Title: Large-scale modelling of sparse kinase activity data
Description:
Protein kinases are a protein family that play an important role in several complex diseases such as cancer, cardiovascular and immunological diseases.
Kinases have conserved binding sites, which when targeted can lead to similar activities of inhibitors against different kinases.
This can be exploited to create multi-target drugs.
On the other hand, selectivity (lack of similar activities) is desirable in order to avoid toxicity issues.
There is a vast amount of kinase activity data in the public domain, which can be used in many different ways.
Multi-task machine learning models are expected to excel for these kinds of datasets because they can learn from implicit correlations between tasks (in this case activities against a variety of kinases).
However, multi-task modelling of sparse data poses two major challenges: (i) creating a balanced train-test split without data leakage and (ii) handling missing data.
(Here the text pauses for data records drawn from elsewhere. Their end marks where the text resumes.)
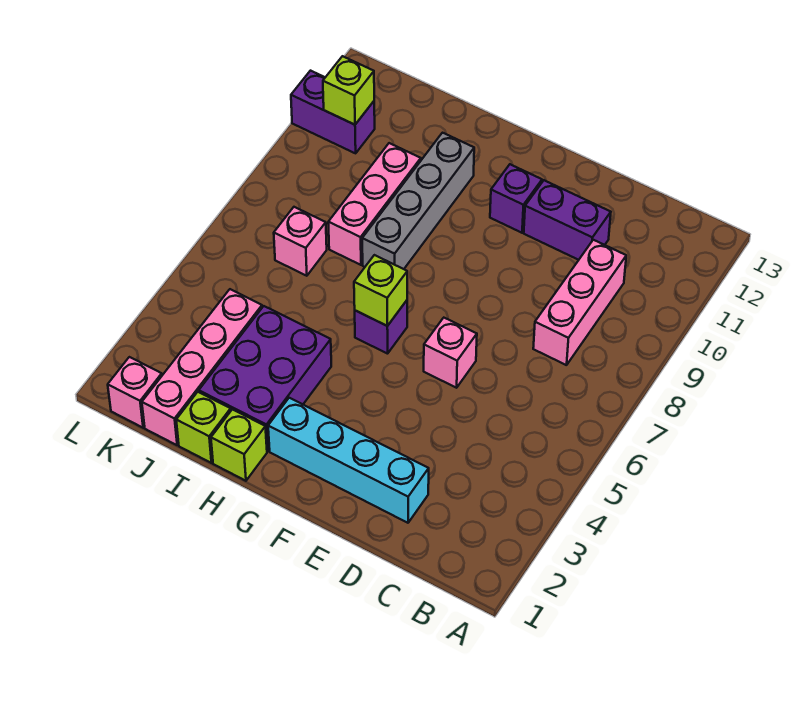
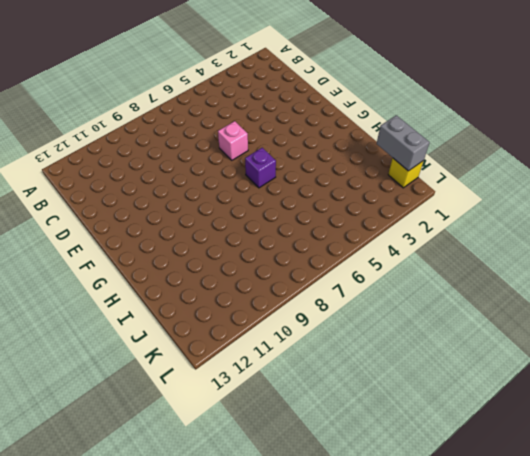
grey brick J1:K1 level 2 -> none
yellow brick K1 level 1 -> pink brick K1 level 1
none -> pink brick C8:C10 level 1
none -> cyan brick D2:G2 level 1
none -> purple brick D11:E11 level 1

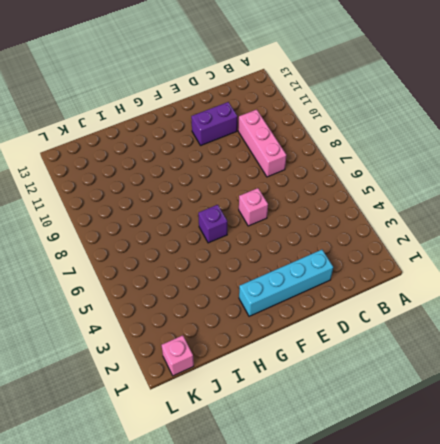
none -> purple brick F11 level 1
none -> lime brick H1 level 1
none -> purple brick H2:I4 level 1

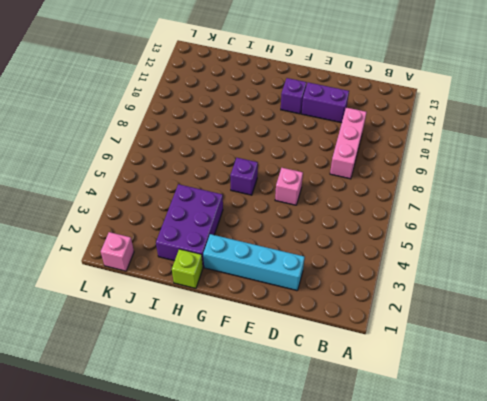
none -> grey brick H8:H11 level 1
none -> lime brick I1 level 1
none -> pink brick I8:I10 level 1

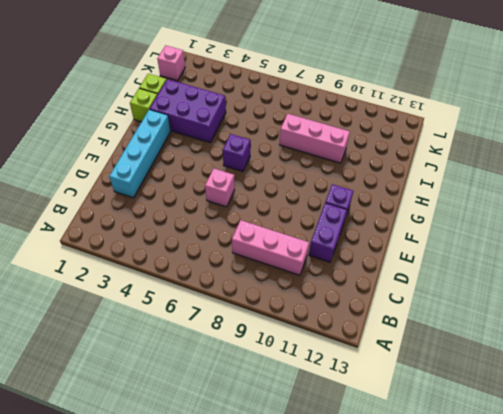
none -> grey brick H8:H11 level 1
none -> pink brick J1:J4 level 1
none -> pink brick J7 level 1

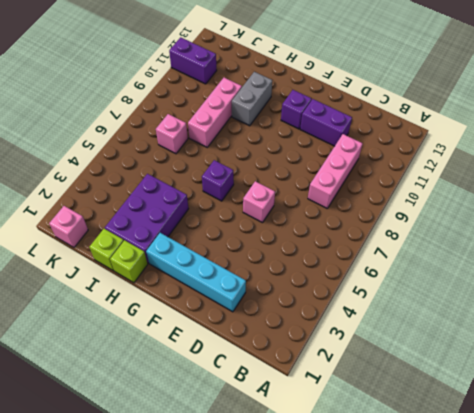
grey brick H10:H11 level 1 -> grey brick H8:H11 level 1
none -> pink brick J1:J4 level 1
none -> lime brick G6 level 2
none -> lime brick K11 level 2

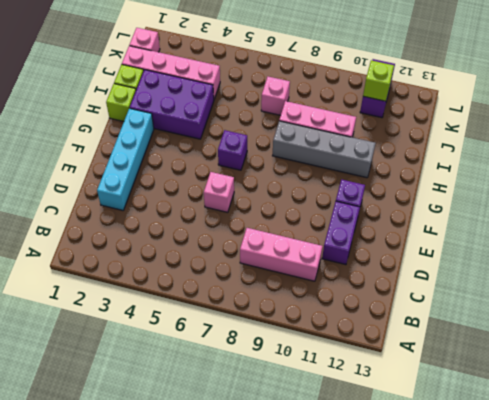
none -> lime brick G6 level 2

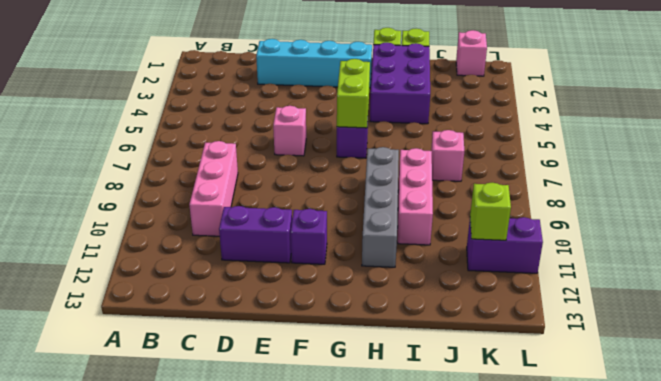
lime brick G5:G6 level 2 -> lime brick G6 level 2
none -> pink brick J1:J4 level 1

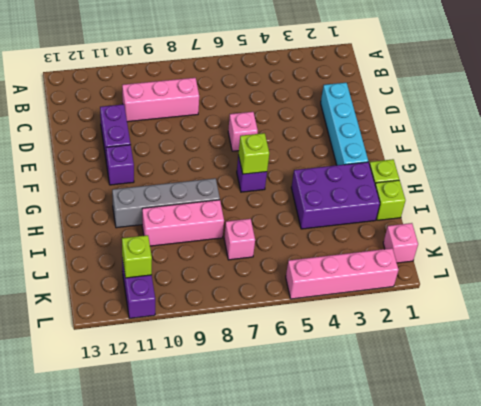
pink brick L2:L5 level 1 -> pink brick J1:J4 level 1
In this work, we construct a kinase benchmark set composed of two balanced splits without data leakage, using random and dissimilarity-driven cluster-based mechanisms, respectively.
This data set can be used for benchmarking and developing kinase activity prediction models.
Overall, the performance on the dissimilarity-driven cluster-based split is lower than on random splits based sets for all models, indicating poor generalizability of models.
Nevertheless, we show that multi-task deep learning models, on this very sparse dataset, outperform single-task deep learning and tree-based models.
Finally, we demonstrate that data imputation does not improve the performance of (multitask) models on this benchmark set.